Le cours de l’or évolue entre valeur refuge et poids mort
Difficile de trouver un abri pour se protéger de la baisse des marchés. Depuis le début de l’année, l’ensemble des classes d’actifs sont à la peine. Même l’or a perdu de son lustre, le cours reculant de presque 8 % depuis son plus haut point de cette année atteint début mars (2.040 dollars l’once, proche du prix record de 2.067 dollars en 2020).
Depuis janvier, le métal jaune est en effet balancé entre plusieurs facteurs contradictoires. Malgré la baisse des marchés actions et des marchés obligataires, qui devraient pousser à rechercher de la protection, le prix de l’or est resté à peu près stable, autour de 1.800 dollars l’once. Jusqu’à mi-février, les anticipations de resserrement monétaire ont ainsi contribué à maintenir les cours à des niveaux relativement constants : l’actif est sans rendement, et une remontée des taux rend plus coûteuse sa détention en portefeuille.
Coût d’opportunité
Mais le choc de la guerre en Ukraine a poussé les investisseurs vers la matière première. « L’or a joué son rôle de valeur refuge en février et mars, les flux entrants sur les ETP (exchange-traded products, produits cotés en Bourse) dans la région Emea ayant dépassé 8 milliards de dollars », résume Chris Mellor, responsable Emea ETF actions et matières premières chez Invesco. A l’échelle mondiale, les actifs des ETP or ont progressé de 187 tonnes en mars, contre un total de 51 tonnes pour les deux mois précédents. Avant que les marchés ne se reprennent : le point d’inflexion est venu de la Fed qui, le 16 mars, a relevé ses taux de 50 points de base (pb). « Depuis, les flux se sont taris, la hausse des taux de la Fed augmentant le coût d’opportunité de la détention d’or dans un portefeuille », confirme Chris Mellor.
Par ailleurs, corollaire de ce resserrement, la force du dollar a écrasé la performance du métal : le cours de l’or en dollars a baissé de 0,3 % depuis le début de l’année, mais progresse de 9,7 % en euros (et de 12,7 % en yens). La conjoncture ne semble aujourd’hui pas favoriser le métal précieux. « Les marchés anticipent une remontée des taux réels, l’inflation devant ralentir tandis que la Fed remontera ses taux. La situation n’est donc pas bonne pour l’or, qui profite généralement des taux réels négatifs », rappelle Vincent Juvyns, stratégiste pour JPMorgan AM. Selon des calculs réalisés par le World Gold Council, la performance de l’or est divisée par deux lorsque les taux réels deviennent positifs (passant de 18 % en régime négatif à 8,7 % lorsque les taux réels sont inférieurs à 4 %). Aux Etats-Unis, ces taux sont passés de -1,1 % début 2022 à 0,3 % aujourd’hui.

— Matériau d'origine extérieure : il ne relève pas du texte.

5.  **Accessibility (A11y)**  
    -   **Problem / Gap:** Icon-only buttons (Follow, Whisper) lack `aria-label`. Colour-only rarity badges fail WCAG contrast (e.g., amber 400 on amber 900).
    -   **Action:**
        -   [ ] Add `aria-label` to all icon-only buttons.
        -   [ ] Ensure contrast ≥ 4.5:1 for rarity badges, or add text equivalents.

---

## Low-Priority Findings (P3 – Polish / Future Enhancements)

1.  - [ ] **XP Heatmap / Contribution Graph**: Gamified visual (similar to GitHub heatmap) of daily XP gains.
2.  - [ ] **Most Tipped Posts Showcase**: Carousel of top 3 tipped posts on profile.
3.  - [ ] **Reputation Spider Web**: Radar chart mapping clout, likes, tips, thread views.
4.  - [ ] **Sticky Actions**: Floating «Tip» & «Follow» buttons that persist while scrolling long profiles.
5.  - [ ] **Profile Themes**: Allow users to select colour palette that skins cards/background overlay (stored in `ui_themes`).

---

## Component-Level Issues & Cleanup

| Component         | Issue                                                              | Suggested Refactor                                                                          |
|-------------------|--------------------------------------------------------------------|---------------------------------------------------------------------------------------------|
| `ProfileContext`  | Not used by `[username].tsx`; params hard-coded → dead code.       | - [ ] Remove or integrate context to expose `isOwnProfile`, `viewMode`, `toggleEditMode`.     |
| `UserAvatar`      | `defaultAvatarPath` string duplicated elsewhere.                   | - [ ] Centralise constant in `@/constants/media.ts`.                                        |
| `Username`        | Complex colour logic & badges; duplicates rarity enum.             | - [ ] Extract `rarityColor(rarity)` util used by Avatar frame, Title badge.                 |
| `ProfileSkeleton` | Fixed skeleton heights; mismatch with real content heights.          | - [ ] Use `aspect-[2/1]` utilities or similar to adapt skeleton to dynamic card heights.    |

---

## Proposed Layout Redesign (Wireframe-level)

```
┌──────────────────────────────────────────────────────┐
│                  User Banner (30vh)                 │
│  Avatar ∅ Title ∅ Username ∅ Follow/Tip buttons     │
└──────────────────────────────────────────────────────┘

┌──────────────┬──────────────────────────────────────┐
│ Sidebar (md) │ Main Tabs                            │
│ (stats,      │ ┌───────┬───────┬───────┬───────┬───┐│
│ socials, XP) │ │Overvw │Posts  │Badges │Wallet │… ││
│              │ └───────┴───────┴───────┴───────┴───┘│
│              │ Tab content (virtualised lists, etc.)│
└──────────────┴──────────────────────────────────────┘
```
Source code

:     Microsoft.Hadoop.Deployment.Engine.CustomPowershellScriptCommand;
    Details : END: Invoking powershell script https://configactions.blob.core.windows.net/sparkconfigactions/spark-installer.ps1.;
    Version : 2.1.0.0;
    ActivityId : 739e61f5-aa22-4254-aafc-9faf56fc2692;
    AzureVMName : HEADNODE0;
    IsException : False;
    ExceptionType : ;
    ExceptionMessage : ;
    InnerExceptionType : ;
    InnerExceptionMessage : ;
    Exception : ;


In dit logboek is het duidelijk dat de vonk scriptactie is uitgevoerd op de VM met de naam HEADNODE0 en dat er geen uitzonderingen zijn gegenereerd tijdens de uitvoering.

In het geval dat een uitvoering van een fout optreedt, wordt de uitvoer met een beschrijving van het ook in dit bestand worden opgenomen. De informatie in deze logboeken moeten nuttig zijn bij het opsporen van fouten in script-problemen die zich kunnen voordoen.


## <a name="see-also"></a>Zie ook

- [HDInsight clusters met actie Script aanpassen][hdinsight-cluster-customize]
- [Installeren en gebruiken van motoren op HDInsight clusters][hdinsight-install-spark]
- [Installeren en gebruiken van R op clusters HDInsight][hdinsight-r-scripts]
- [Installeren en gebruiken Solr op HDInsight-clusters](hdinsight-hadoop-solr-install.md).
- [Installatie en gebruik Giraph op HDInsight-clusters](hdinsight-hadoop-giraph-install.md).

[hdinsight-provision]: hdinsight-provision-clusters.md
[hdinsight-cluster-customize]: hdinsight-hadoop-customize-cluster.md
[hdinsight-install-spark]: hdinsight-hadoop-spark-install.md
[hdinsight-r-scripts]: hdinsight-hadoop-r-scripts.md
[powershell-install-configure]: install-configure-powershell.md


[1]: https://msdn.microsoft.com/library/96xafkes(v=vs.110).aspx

Pourtant, « aux niveaux de taux réels actuels, l’histoire dicterait plutôt un cours de l’or entre 1.400 et 1.500 dollars l’once (contre 1.850 dollars environ aujourd’hui, NDLR), calcule Arnaud du Plessis, gérant actions thématiques chez CPR AM. Deux éléments peuvent expliquer cette prime importante : un affaiblissement du billet vert, qui a perdu du terrain ces derniers jours notamment face à l’euro. Et les perspectives économiques s’assombrissent, ce qui pourrait forcer la Fed à tempérer son discours et remonter moins agressivement ses taux. » Sans compter qu’un scénario de récession ou de stagflation est positif pour le métal, qui profiterait de son rôle d’actif refuge. Une inflation qui diminuerait enlèverait aussi de la pression sur l’or.
Enfin, si l’incertitude géopolitique est déjà bien intégrée dans les cours, elle devrait en tout cas inciter les investisseurs à demeurer exposés à l’actif : les ETP détenaient mi-mai 3.811 tonnes d’or, une augmentation de 255 tonnes depuis le début de l’année, un niveau record. Tant que les conditions économiques ne se raffermissent pas et que se poursuit la guerre en Ukraine, les marchés devraient continuer à être acheteurs nets.
Un élément pourrait, à la marge, soutenir aussi les prix. La demande en or des banques centrales va demeurer importante : une partie des institutions émergentes, qui en sont les principales acheteuses, doivent reconstituer leurs stocks vendus pendant la crise du Covid. Par ailleurs, ces acteurs institutionnels pourraient chercher à diversifier leurs réserves et acheter davantage d’or, plutôt que des actifs en dollars. Le World Gold Hub s’attend ainsi à ce que les institutions restent acheteuses nettes d’or en 2022, mais prévient que l’inflation et le ralentissement de la croissance pourraient contraindre la demande à court terme.